Inevitavelmente, nós consideramos a sociedade um lugar de conspiração, que engole o irmão que muitas de nós temos razões de respeitar na vida privada, e impõe em seu lugar um macho monstruoso, de voz tonitruante, de pulso rude, que, de forma pueril, inscreve no chão signos em giz, místicas linhas de demarcação, entre as quais os seres humanos ficam fixados, rígidos, separados, artificiais. Lugares em que, ornado de ouro ou de púrpura, enfeitado de plumas como um selvagem, ele realiza seus ritos místicos e usufrui dos prazeres suspeitos do poder e da dominação, enquanto nós, “suas” mulheres, nos vemos fechadas na casa da família, sem que nos seja dado participar de nenhuma das numerosas sociedades de que se compõe a sociedade.
WOOLF, V. Trois Guinées. Paris: Éditions des Femmes, 1997. p.200. apud Bourdieu, P. A Dominação Masculina. 2.ed. Rio de Janeiro: Bertrand Brasil, 2002. p.4.
Em sua obra, Virginia Woolf reflete sobre a condição social das mulheres. Tal condição foi historicamente abordada com base no pensamento binário, a exemplo da díade masculino-feminino, também presente na oposição entre ordem e caos, o que pode ser encontrado em diferentes culturas e no pensamento científico. O binarismo, no entanto, é uma forma de racionalização da vida social criticada por diferentes correntes teóricas.
Com base no texto e nos conhecimentos sobre as críticas ao pensamento binário aplicado às explicações das relações sociais de gênero, considere as afirmativas a seguir.
Assinale a alternativa correta.
Somente as afirmativas I e II são corretas.
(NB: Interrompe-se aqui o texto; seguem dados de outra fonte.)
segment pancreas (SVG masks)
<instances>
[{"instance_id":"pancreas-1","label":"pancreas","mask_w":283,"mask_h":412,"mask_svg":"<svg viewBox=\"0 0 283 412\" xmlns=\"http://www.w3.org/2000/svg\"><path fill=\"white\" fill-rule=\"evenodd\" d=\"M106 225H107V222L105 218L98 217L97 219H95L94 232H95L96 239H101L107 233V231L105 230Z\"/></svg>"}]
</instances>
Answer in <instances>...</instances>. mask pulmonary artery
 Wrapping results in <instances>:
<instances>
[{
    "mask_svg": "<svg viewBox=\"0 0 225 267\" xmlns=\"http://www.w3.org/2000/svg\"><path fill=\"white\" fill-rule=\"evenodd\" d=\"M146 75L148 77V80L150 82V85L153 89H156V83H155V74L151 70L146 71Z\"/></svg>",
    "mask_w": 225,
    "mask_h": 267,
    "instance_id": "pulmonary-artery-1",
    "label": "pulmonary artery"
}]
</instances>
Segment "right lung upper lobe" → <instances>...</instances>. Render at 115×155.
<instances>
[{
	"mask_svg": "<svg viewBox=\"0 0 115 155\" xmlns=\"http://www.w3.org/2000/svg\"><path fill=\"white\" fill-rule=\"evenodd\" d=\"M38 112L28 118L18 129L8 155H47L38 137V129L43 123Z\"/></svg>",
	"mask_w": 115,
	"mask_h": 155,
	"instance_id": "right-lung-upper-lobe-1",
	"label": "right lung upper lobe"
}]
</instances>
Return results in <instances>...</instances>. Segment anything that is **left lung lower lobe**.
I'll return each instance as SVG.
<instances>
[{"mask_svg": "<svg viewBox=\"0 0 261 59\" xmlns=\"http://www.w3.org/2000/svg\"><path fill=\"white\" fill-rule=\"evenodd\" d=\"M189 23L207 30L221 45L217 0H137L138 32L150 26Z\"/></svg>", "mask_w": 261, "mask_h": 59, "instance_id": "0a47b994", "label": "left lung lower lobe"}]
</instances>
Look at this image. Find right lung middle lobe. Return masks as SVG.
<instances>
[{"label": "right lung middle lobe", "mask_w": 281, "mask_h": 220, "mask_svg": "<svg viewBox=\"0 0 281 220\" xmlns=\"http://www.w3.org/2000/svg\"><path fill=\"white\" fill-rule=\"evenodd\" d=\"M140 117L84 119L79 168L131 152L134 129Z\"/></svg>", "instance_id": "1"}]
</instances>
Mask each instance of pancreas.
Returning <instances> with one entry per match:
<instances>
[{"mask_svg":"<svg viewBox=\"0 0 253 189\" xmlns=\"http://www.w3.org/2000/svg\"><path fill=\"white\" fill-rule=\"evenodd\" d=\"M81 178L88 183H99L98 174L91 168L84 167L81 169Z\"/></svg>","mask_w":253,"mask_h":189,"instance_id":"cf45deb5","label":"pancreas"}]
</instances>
Somente as afirmativas I e IV são corretas.
Somente as afirmativas III e IV são corretas.
Somente as afirmativas I, II e III são corretas.
Somente as afirmativas II, III e IV são corretas.
Gabarito:
Somente as afirmativas I e IV são corretas.
CORRETAS:
I. O trecho da obra de Woolf é coerente com a abordagem segundo a qual homens e mulheres são socialmente posicionados em conformidade com a estrutura social vigente, que se impõe, ainda que não de modo absoluto, aos indivíduos.
IV. A crítica ao pensamento binário procurou demonstrar as conexões lógicas e empíricas entre o binarismo e a classificação hierárquica. O binarismo é uma forma de pensamento que oculta e justifica as estruturas de desigualdade entre os termos colocados em oposição. Nesse sentido, em relação à oposição binária entre masculino e feminino, o primeiro é colocado em posição de superioridade, sendo os atributos socialmente considerados femininos frequentemente classificados como inferiores.
INCORRETAS:
II. O trecho invoca imagens, como a inscrição “no chão com signos de giz, místicas linhas de demarcação”, que abrem a possibilidade de transposição das fronteiras e, com isso, também as possibilidades de variações entre as representações sociais e as práticas sociais.
III. Mesmo diante de evidências da universalização da dominação masculina, as formas de poder e dominação são variáveis entre as culturas, o que comprova a origem social, cultural e histórica do fenômeno e não pode levar à formulação de uma cultura universal.